# WHAT YOU HAVE TO DO
Reproduce verbatim the stretch from the line containing "Shown below are" through the line containing "0.041859, 0.607483, -1.439516]]", inclusive of both, and nothing else.

# MATERIAL PROVIDED
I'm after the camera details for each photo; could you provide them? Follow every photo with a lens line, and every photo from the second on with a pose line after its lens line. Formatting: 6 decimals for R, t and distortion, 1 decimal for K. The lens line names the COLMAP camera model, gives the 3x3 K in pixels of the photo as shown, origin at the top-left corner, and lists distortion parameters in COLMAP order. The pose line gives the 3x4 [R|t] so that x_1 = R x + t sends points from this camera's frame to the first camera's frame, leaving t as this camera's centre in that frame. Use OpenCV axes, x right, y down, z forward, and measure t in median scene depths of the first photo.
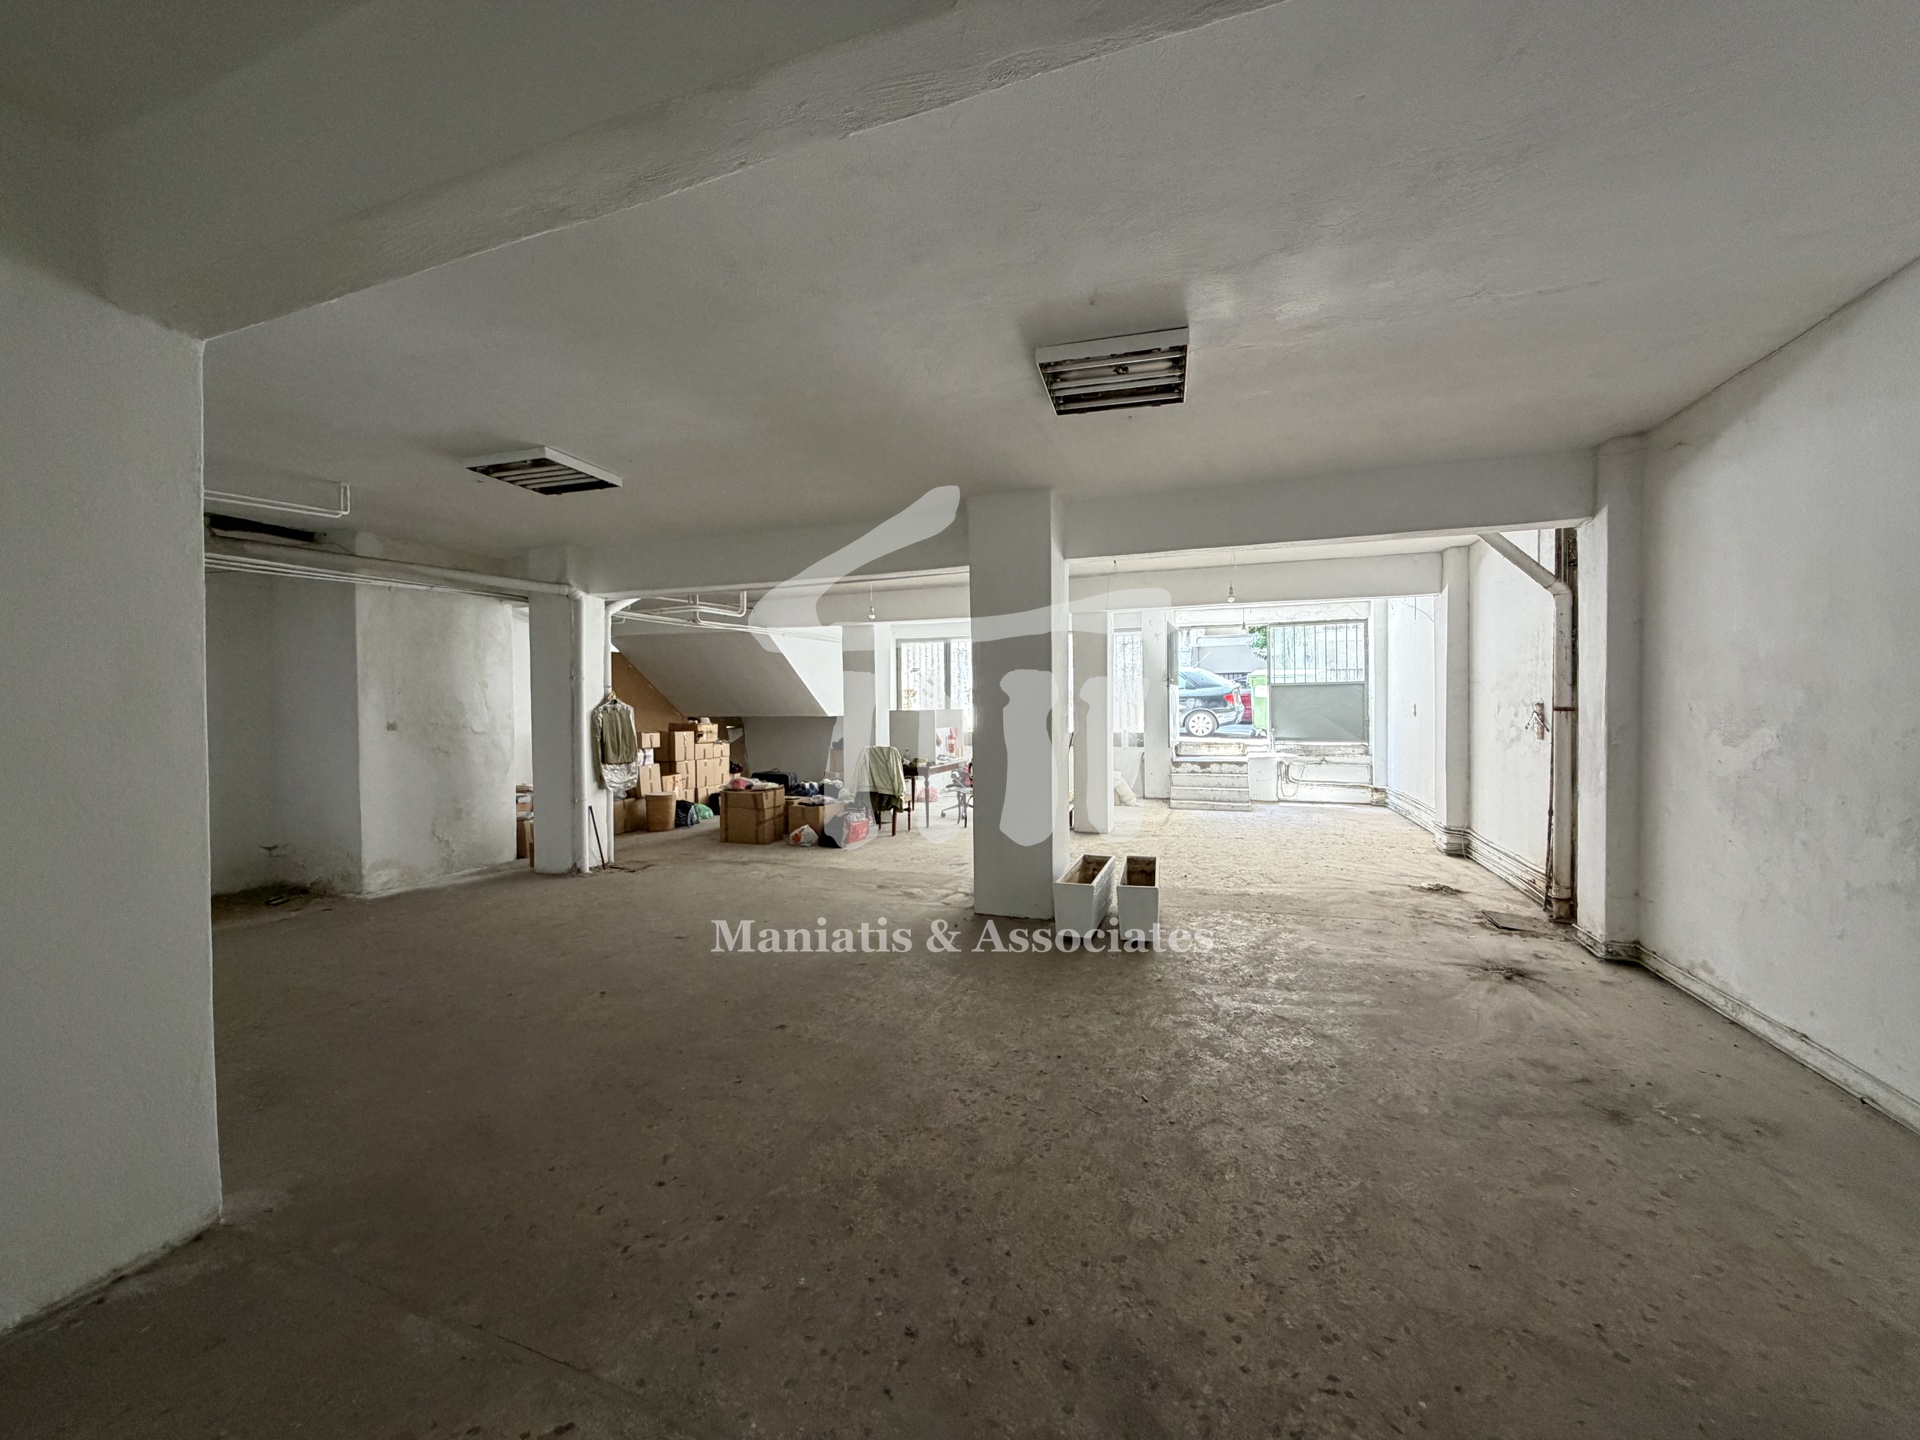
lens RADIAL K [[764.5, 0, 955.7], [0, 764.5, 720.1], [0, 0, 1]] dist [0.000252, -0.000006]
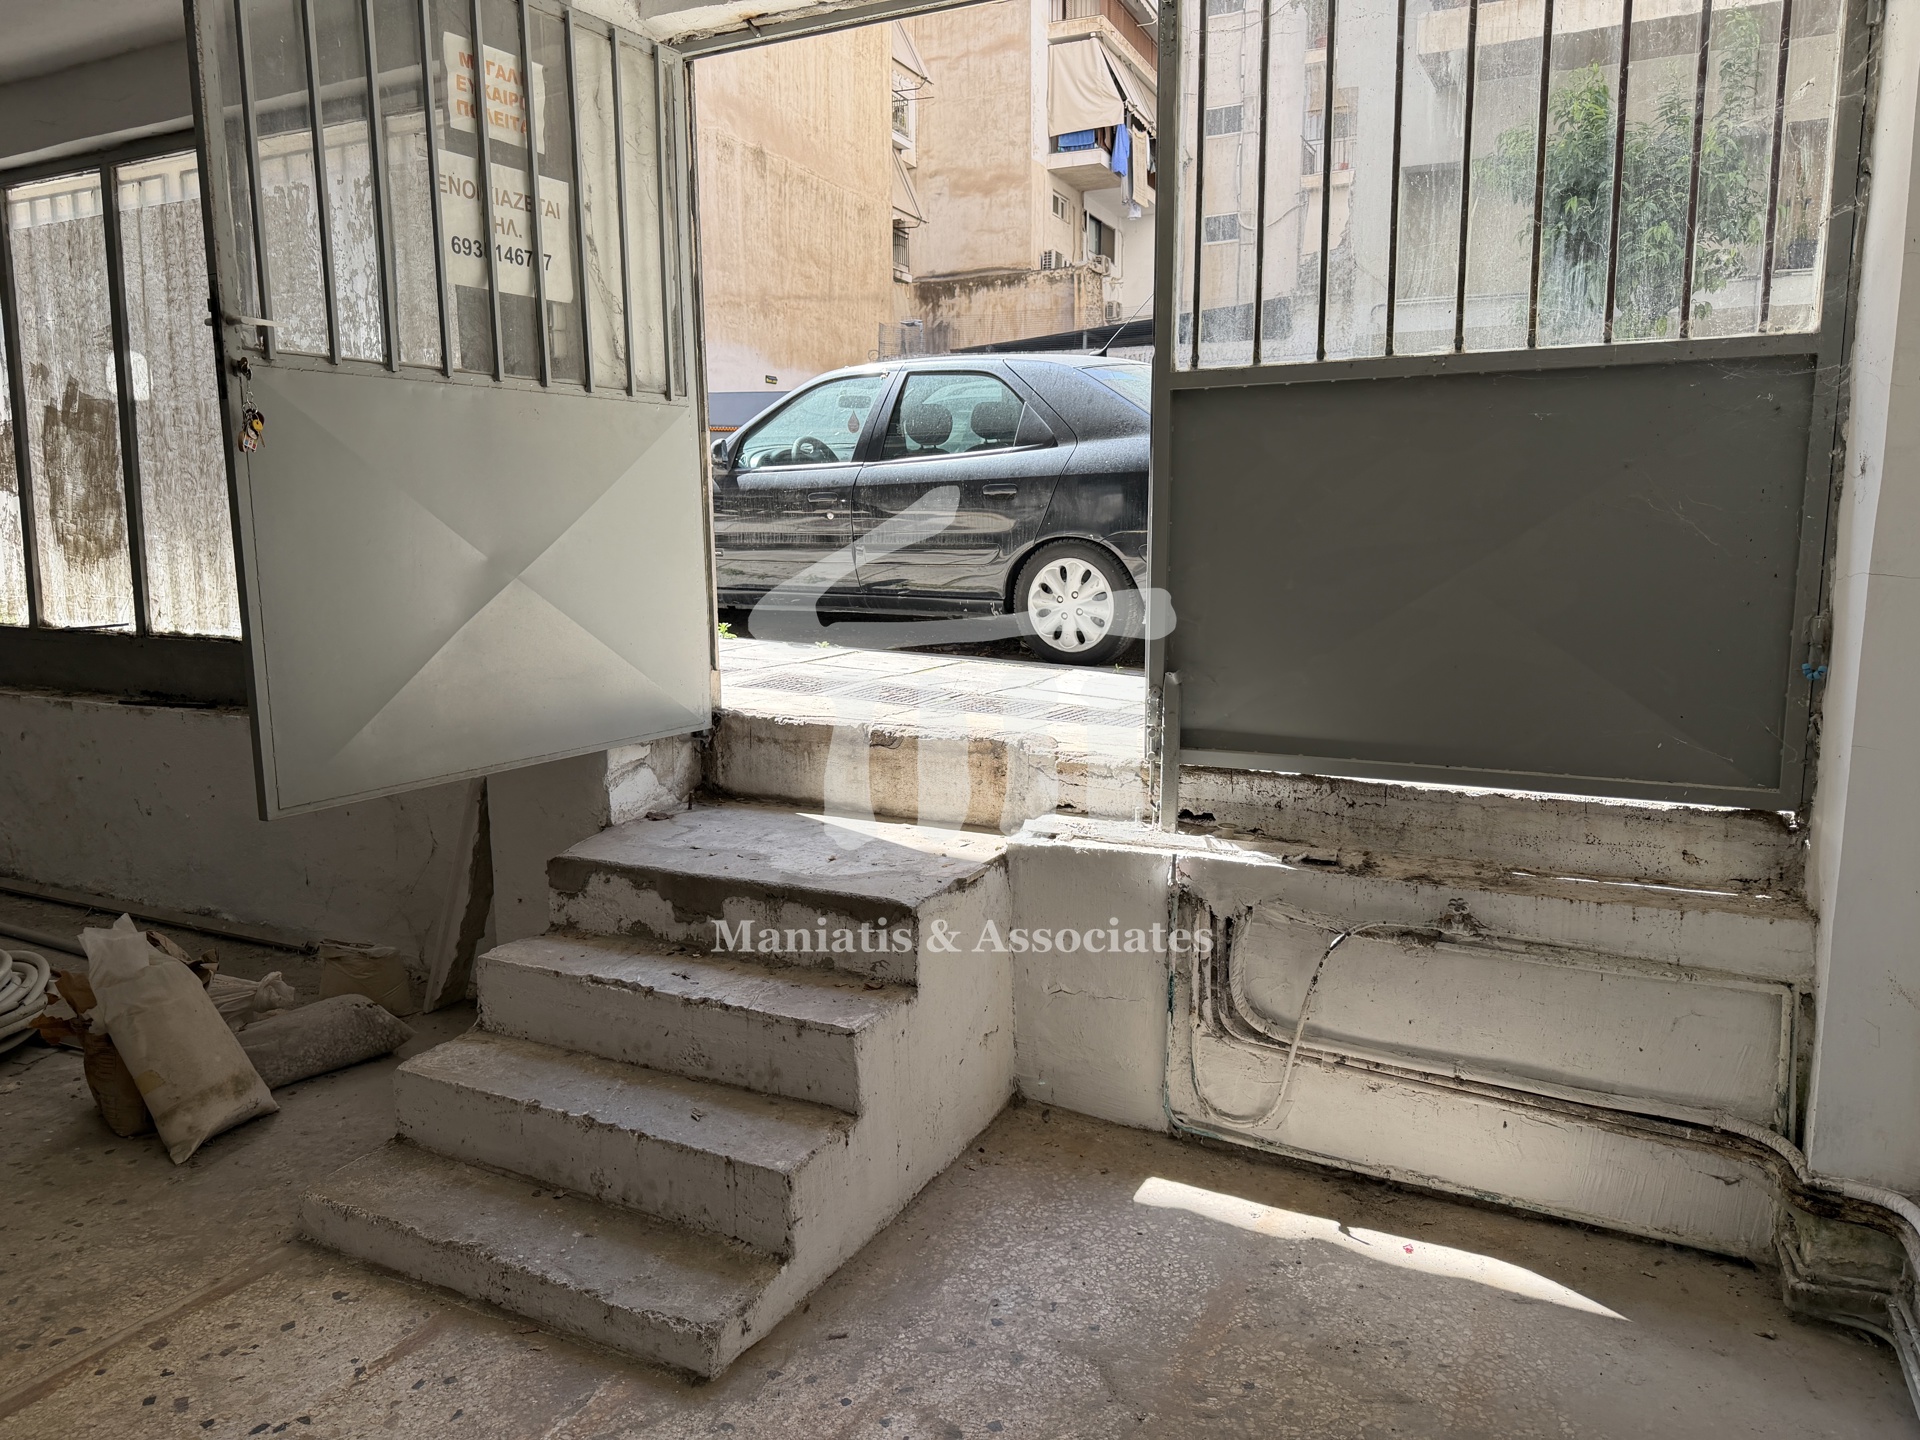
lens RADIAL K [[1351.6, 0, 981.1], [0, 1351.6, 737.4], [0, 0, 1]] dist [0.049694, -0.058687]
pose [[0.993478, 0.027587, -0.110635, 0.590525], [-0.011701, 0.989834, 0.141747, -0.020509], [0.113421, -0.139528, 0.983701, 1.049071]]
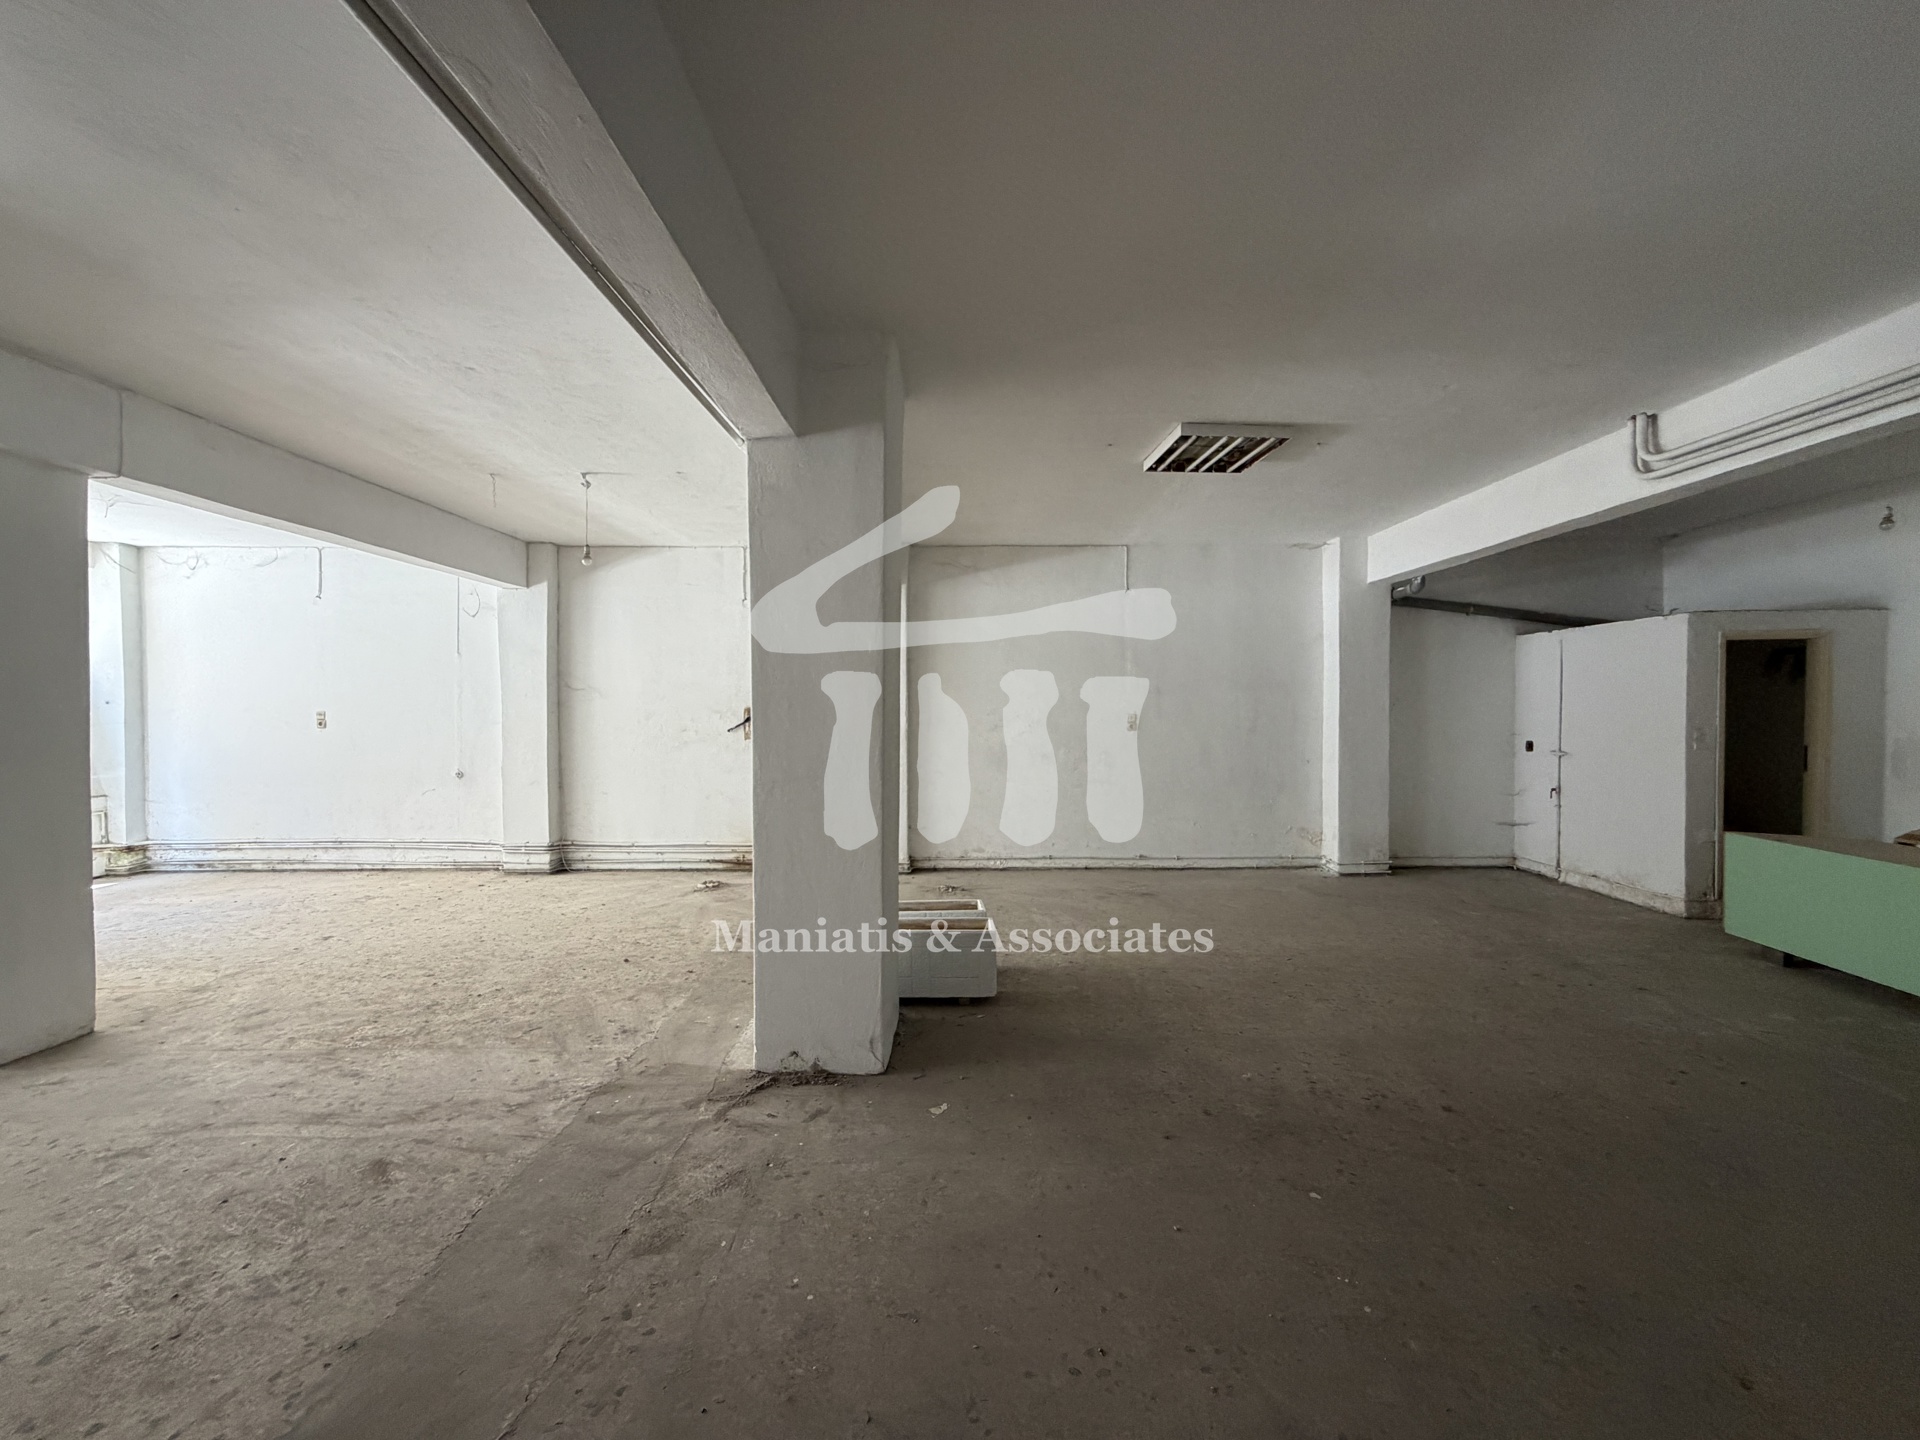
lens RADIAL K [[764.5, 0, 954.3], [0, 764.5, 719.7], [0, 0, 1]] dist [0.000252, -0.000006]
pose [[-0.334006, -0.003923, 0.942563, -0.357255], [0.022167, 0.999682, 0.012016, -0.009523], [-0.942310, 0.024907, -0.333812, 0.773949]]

---

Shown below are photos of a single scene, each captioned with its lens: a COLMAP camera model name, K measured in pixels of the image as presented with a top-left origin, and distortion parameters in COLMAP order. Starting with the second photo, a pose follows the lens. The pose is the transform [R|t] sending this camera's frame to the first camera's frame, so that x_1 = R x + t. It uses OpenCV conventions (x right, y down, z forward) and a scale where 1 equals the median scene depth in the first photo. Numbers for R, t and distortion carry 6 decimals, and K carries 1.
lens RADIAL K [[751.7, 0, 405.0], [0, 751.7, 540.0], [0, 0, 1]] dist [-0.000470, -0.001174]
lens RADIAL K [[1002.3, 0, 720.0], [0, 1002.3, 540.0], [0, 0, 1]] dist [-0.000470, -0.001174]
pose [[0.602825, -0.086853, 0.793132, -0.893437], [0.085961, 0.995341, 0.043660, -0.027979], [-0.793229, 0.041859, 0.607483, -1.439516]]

# SOLUTION TO THE PROBLEM
Shown below are photos of a single scene, each captioned with its lens: a COLMAP camera model name, K measured in pixels of the image as presented with a top-left origin, and distortion parameters in COLMAP order. Starting with the second photo, a pose follows the lens. The pose is the transform [R|t] sending this camera's frame to the first camera's frame, so that x_1 = R x + t. It uses OpenCV conventions (x right, y down, z forward) and a scale where 1 equals the median scene depth in the first photo. Numbers for R, t and distortion carry 6 decimals, and K carries 1.
lens RADIAL K [[751.7, 0, 405.0], [0, 751.7, 540.0], [0, 0, 1]] dist [-0.000470, -0.001174]
lens RADIAL K [[1002.3, 0, 720.0], [0, 1002.3, 540.0], [0, 0, 1]] dist [-0.000470, -0.001174]
pose [[0.602825, -0.086853, 0.793132, -0.893437], [0.085961, 0.995341, 0.043660, -0.027979], [-0.793229, 0.041859, 0.607483, -1.439516]]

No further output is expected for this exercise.